- _Records_

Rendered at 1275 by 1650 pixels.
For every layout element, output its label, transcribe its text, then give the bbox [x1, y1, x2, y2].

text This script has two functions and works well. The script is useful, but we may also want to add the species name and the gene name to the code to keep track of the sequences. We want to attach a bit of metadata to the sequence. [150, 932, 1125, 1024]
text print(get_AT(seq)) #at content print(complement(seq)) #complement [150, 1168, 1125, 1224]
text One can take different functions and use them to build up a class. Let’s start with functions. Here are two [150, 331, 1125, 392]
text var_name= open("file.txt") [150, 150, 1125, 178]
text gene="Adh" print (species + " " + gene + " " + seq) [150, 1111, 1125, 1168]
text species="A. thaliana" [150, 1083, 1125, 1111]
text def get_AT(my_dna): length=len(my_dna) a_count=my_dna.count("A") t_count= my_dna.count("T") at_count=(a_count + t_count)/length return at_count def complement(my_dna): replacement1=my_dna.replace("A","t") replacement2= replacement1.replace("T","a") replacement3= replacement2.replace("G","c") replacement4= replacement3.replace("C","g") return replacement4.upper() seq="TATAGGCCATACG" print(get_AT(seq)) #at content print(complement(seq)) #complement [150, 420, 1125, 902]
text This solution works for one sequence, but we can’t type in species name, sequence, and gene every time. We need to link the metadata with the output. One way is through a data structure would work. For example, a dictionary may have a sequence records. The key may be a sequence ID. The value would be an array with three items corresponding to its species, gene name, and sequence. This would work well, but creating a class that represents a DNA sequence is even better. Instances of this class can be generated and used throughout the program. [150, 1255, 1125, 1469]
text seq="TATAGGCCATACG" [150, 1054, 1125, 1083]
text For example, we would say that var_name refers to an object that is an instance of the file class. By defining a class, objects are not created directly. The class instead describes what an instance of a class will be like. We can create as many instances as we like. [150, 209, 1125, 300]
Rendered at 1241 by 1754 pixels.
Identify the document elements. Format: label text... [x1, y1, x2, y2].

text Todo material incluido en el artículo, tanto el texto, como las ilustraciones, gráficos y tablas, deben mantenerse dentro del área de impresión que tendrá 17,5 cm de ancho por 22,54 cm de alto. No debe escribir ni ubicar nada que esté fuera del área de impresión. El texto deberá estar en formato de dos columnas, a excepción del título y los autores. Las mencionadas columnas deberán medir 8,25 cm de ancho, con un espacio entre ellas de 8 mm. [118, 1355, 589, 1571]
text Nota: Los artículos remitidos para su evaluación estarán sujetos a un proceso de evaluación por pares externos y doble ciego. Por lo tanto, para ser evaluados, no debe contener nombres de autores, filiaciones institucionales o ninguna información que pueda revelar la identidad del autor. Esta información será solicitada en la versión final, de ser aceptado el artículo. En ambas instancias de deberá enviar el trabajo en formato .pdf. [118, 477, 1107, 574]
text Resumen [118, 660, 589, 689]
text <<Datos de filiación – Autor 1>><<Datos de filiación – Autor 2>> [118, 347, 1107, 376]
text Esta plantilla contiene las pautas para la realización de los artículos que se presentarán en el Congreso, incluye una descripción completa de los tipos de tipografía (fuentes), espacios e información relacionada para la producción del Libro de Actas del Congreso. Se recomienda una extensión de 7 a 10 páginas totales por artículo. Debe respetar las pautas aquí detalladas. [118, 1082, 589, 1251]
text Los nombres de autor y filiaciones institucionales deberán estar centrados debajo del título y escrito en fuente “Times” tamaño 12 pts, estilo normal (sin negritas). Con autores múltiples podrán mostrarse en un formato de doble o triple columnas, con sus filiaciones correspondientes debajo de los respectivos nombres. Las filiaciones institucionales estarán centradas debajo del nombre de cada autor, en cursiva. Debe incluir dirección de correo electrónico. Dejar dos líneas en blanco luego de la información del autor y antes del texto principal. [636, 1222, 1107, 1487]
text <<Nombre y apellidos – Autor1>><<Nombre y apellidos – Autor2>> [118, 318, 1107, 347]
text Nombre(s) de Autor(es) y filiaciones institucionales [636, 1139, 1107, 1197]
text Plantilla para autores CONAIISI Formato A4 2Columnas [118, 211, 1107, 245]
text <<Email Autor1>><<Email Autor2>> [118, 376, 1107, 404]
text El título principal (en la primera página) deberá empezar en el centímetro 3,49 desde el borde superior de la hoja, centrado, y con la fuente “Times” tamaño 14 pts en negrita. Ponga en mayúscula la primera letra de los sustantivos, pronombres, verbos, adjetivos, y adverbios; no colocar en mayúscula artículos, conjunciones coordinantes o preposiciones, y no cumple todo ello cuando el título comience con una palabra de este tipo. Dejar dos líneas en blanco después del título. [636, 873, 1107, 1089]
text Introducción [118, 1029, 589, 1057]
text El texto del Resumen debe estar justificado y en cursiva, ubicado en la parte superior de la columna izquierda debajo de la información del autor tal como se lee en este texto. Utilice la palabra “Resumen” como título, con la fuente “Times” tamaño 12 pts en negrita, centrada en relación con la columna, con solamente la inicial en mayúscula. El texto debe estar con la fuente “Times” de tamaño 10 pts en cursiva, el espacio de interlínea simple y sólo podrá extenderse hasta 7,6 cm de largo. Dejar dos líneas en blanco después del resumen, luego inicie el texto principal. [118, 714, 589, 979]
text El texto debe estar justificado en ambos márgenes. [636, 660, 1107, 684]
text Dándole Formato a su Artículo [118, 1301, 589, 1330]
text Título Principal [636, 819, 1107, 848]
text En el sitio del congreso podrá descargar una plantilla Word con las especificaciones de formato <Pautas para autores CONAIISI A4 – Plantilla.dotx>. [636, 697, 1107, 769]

- _Problem details_
Make an exact copy of the data above.

- _Result for this task_
Rendered at 1275 by 1650 pixels.
For every layout element, output its label, transcribe its text, then give the bbox [x1, y1, x2, y2].

text This script has two functions and works well. The script is useful, but we may also want to add the species name and the gene name to the code to keep track of the sequences. We want to attach a bit of metadata to the sequence. [150, 932, 1125, 1024]
text print(get_AT(seq)) #at content print(complement(seq)) #complement [150, 1168, 1125, 1224]
text One can take different functions and use them to build up a class. Let’s start with functions. Here are two [150, 331, 1125, 392]
text var_name= open("file.txt") [150, 150, 1125, 178]
text gene="Adh" print (species + " " + gene + " " + seq) [150, 1111, 1125, 1168]
text species="A. thaliana" [150, 1083, 1125, 1111]
text def get_AT(my_dna): length=len(my_dna) a_count=my_dna.count("A") t_count= my_dna.count("T") at_count=(a_count + t_count)/length return at_count def complement(my_dna): replacement1=my_dna.replace("A","t") replacement2= replacement1.replace("T","a") replacement3= replacement2.replace("G","c") replacement4= replacement3.replace("C","g") return replacement4.upper() seq="TATAGGCCATACG" print(get_AT(seq)) #at content print(complement(seq)) #complement [150, 420, 1125, 902]
text This solution works for one sequence, but we can’t type in species name, sequence, and gene every time. We need to link the metadata with the output. One way is through a data structure would work. For example, a dictionary may have a sequence records. The key may be a sequence ID. The value would be an array with three items corresponding to its species, gene name, and sequence. This would work well, but creating a class that represents a DNA sequence is even better. Instances of this class can be generated and used throughout the program. [150, 1255, 1125, 1469]
text seq="TATAGGCCATACG" [150, 1054, 1125, 1083]
text For example, we would say that var_name refers to an object that is an instance of the file class. By defining a class, objects are not created directly. The class instead describes what an instance of a class will be like. We can create as many instances as we like. [150, 209, 1125, 300]
Rendered at 1241 by 1754 pixels.
Identify the document elements. Format: label text... [x1, y1, x2, y2].

text Todo material incluido en el artículo, tanto el texto, como las ilustraciones, gráficos y tablas, deben mantenerse dentro del área de impresión que tendrá 17,5 cm de ancho por 22,54 cm de alto. No debe escribir ni ubicar nada que esté fuera del área de impresión. El texto deberá estar en formato de dos columnas, a excepción del título y los autores. Las mencionadas columnas deberán medir 8,25 cm de ancho, con un espacio entre ellas de 8 mm. [118, 1355, 589, 1571]
text Nota: Los artículos remitidos para su evaluación estarán sujetos a un proceso de evaluación por pares externos y doble ciego. Por lo tanto, para ser evaluados, no debe contener nombres de autores, filiaciones institucionales o ninguna información que pueda revelar la identidad del autor. Esta información será solicitada en la versión final, de ser aceptado el artículo. En ambas instancias de deberá enviar el trabajo en formato .pdf. [118, 477, 1107, 574]
text Resumen [118, 660, 589, 689]
text <<Datos de filiación – Autor 1>><<Datos de filiación – Autor 2>> [118, 347, 1107, 376]
text Esta plantilla contiene las pautas para la realización de los artículos que se presentarán en el Congreso, incluye una descripción completa de los tipos de tipografía (fuentes), espacios e información relacionada para la producción del Libro de Actas del Congreso. Se recomienda una extensión de 7 a 10 páginas totales por artículo. Debe respetar las pautas aquí detalladas. [118, 1082, 589, 1251]
text Los nombres de autor y filiaciones institucionales deberán estar centrados debajo del título y escrito en fuente “Times” tamaño 12 pts, estilo normal (sin negritas). Con autores múltiples podrán mostrarse en un formato de doble o triple columnas, con sus filiaciones correspondientes debajo de los respectivos nombres. Las filiaciones institucionales estarán centradas debajo del nombre de cada autor, en cursiva. Debe incluir dirección de correo electrónico. Dejar dos líneas en blanco luego de la información del autor y antes del texto principal. [636, 1222, 1107, 1487]
text <<Nombre y apellidos – Autor1>><<Nombre y apellidos – Autor2>> [118, 318, 1107, 347]
text Nombre(s) de Autor(es) y filiaciones institucionales [636, 1139, 1107, 1197]
text Plantilla para autores CONAIISI Formato A4 2Columnas [118, 211, 1107, 245]
text <<Email Autor1>><<Email Autor2>> [118, 376, 1107, 404]
text El título principal (en la primera página) deberá empezar en el centímetro 3,49 desde el borde superior de la hoja, centrado, y con la fuente “Times” tamaño 14 pts en negrita. Ponga en mayúscula la primera letra de los sustantivos, pronombres, verbos, adjetivos, y adverbios; no colocar en mayúscula artículos, conjunciones coordinantes o preposiciones, y no cumple todo ello cuando el título comience con una palabra de este tipo. Dejar dos líneas en blanco después del título. [636, 873, 1107, 1089]
text Introducción [118, 1029, 589, 1057]
text El texto del Resumen debe estar justificado y en cursiva, ubicado en la parte superior de la columna izquierda debajo de la información del autor tal como se lee en este texto. Utilice la palabra “Resumen” como título, con la fuente “Times” tamaño 12 pts en negrita, centrada en relación con la columna, con solamente la inicial en mayúscula. El texto debe estar con la fuente “Times” de tamaño 10 pts en cursiva, el espacio de interlínea simple y sólo podrá extenderse hasta 7,6 cm de largo. Dejar dos líneas en blanco después del resumen, luego inicie el texto principal. [118, 714, 589, 979]
text El texto debe estar justificado en ambos márgenes. [636, 660, 1107, 684]
text Dándole Formato a su Artículo [118, 1301, 589, 1330]
text Título Principal [636, 819, 1107, 848]
text En el sitio del congreso podrá descargar una plantilla Word con las especificaciones de formato <Pautas para autores CONAIISI A4 – Plantilla.dotx>. [636, 697, 1107, 769]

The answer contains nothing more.